La oligarquía local y el imperialismo estadounidense se oponen a Chávez porque, incluso con un programa limitado de reformas democráticas burguesas (reforma agraria, mantenimiento de PDVSA como empresa estatal y la extensión de la democracia política, entre otras medidas), y el proceso de movilización y organización de masas que han generado estas reformas, choca directamente con los intereses de clase de los capitalistas. Pero las mismas acciones de las fuerzas reaccionarias están empujando a las masas a emprender la acción directa y avanzar en su causa revolucionaria. El 10 de enero, por ejemplo, 400 trabajadores de Covencaucho (una empresa de neumáticos del estado de Lara) decidieron tomar la fábrica y se declararon en “huelga contra la huelga”, cuando les dijeron que la empresa había decidido unirse a la protesta de la oposición. Los trabajadores del petróleo de las refinerías dirigieron las instalaciones con el control obrero durante toda la navidad. Cuando llegó el nuevo directos nombrado por el gobierno para sustituir al antiguo que se había unido a la protesta de la oposición, los trabajadores le dijeron que le daban la bienvenida pero que la refinería ahora estaba bajo la dirección de los trabajadores. El 17 de enero, la Guardia Nacional con el apoyo de los trabajadores y la población local, tomaron el almacén de bebidas Panamco en Carabobo que pertenece al empresario y oposicionista Cisneros, el general a cargo de esta operación justificó sus acciones diciendo que los derechos colectivos estaban por encima de los derechos privados. Todos estos son algunos ejemplos de la profundización del proceso de la revolución venezolana.

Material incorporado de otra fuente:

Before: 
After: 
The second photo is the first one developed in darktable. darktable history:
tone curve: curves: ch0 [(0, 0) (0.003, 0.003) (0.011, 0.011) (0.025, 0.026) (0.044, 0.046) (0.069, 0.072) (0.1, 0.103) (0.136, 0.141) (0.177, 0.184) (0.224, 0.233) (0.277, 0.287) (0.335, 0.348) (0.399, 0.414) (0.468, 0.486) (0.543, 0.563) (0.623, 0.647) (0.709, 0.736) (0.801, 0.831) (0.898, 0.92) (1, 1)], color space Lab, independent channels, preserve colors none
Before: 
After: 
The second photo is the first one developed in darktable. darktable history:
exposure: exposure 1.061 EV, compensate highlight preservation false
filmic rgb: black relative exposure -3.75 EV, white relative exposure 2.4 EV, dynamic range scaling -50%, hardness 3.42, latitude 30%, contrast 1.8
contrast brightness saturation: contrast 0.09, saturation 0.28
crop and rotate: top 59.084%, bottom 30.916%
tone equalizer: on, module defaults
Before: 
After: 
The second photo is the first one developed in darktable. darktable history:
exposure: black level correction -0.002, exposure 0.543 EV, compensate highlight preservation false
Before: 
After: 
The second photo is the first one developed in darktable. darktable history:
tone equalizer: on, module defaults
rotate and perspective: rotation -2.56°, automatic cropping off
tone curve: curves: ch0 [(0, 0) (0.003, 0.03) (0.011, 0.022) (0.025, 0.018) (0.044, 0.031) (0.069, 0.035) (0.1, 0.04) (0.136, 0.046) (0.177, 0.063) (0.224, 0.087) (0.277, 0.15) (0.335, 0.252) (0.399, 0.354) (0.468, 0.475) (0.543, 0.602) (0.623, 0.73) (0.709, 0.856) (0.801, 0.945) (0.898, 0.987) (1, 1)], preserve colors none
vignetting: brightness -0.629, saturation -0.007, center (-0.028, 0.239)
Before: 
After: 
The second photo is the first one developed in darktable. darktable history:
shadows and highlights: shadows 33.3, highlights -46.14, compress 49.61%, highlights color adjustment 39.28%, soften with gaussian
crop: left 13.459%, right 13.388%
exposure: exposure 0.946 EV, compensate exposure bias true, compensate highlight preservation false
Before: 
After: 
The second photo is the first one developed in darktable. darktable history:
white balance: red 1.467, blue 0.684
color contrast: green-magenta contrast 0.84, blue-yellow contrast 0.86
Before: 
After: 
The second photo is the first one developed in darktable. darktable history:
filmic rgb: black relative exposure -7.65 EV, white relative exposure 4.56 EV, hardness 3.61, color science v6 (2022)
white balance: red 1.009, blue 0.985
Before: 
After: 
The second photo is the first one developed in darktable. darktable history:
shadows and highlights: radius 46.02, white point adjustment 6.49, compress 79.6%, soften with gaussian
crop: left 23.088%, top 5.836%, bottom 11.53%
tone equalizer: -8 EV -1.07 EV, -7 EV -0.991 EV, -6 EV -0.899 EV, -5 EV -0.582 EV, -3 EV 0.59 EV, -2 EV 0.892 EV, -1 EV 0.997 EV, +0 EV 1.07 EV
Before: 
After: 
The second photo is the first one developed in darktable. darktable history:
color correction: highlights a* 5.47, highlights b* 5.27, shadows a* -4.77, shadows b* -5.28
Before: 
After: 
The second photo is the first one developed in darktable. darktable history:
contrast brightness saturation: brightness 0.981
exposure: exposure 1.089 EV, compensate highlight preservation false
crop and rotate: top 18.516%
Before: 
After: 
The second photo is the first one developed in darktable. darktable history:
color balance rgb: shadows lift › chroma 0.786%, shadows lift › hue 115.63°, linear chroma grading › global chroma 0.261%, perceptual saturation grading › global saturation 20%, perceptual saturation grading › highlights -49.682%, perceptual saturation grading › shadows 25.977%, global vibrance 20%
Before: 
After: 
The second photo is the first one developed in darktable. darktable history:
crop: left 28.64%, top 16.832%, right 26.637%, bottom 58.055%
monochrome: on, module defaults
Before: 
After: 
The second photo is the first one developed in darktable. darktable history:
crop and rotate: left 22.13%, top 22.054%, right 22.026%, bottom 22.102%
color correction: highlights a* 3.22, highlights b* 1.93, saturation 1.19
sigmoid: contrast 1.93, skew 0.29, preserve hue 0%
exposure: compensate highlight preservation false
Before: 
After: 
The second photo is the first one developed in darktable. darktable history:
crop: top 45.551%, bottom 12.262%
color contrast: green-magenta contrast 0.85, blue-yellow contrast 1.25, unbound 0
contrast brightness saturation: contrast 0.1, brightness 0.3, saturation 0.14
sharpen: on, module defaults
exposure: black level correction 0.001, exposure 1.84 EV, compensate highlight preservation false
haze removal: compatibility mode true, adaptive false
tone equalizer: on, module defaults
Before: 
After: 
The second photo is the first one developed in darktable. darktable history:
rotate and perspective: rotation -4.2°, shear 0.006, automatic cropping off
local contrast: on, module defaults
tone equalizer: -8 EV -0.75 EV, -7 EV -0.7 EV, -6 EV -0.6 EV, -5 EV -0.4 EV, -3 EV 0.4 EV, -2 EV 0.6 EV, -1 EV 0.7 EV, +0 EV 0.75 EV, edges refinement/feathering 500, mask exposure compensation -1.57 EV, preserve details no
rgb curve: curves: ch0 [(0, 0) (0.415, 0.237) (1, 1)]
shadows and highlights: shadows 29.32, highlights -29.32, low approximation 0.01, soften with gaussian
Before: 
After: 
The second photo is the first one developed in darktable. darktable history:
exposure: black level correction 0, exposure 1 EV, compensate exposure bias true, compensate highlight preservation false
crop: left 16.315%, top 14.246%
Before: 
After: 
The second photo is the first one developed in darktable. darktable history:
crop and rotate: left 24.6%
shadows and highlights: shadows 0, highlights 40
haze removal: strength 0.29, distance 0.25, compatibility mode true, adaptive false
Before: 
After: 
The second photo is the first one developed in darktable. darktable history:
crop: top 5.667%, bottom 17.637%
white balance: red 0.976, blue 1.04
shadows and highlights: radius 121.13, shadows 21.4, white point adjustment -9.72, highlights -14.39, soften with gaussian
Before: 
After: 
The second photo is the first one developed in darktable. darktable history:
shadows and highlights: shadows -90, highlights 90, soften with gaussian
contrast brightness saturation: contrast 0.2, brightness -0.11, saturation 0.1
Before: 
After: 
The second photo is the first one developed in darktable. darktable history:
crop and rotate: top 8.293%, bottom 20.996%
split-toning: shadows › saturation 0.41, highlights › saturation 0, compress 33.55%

La principal discusión que está teniendo lugar en el momento actual en el movimiento popular y sindical, es sobre el control popular de los medios de comunicación, el control y dirección obrero de las empresas públicas, la ocupación de las fábricas privadas, la dirección popular de las escuelas, la nacionalización de los bancos, etc., A través de su experiencia, los trabajadores, los campesinos pobres y los estudiantes, están sacando la conclusión de que el proceso revolucionario, para ser defendido, hay que fortalecerlo y profundizarlo.
La tarea más urgente de los revolucionarios en Venezuela es construir una dirección marxista consciente que pueda ayudar al movimiento a sacar las conclusiones necesarias, es decir, que el proceso revolucionario debe adoptar una visión socialista e internacional como la única forma de garantizar su victoria final.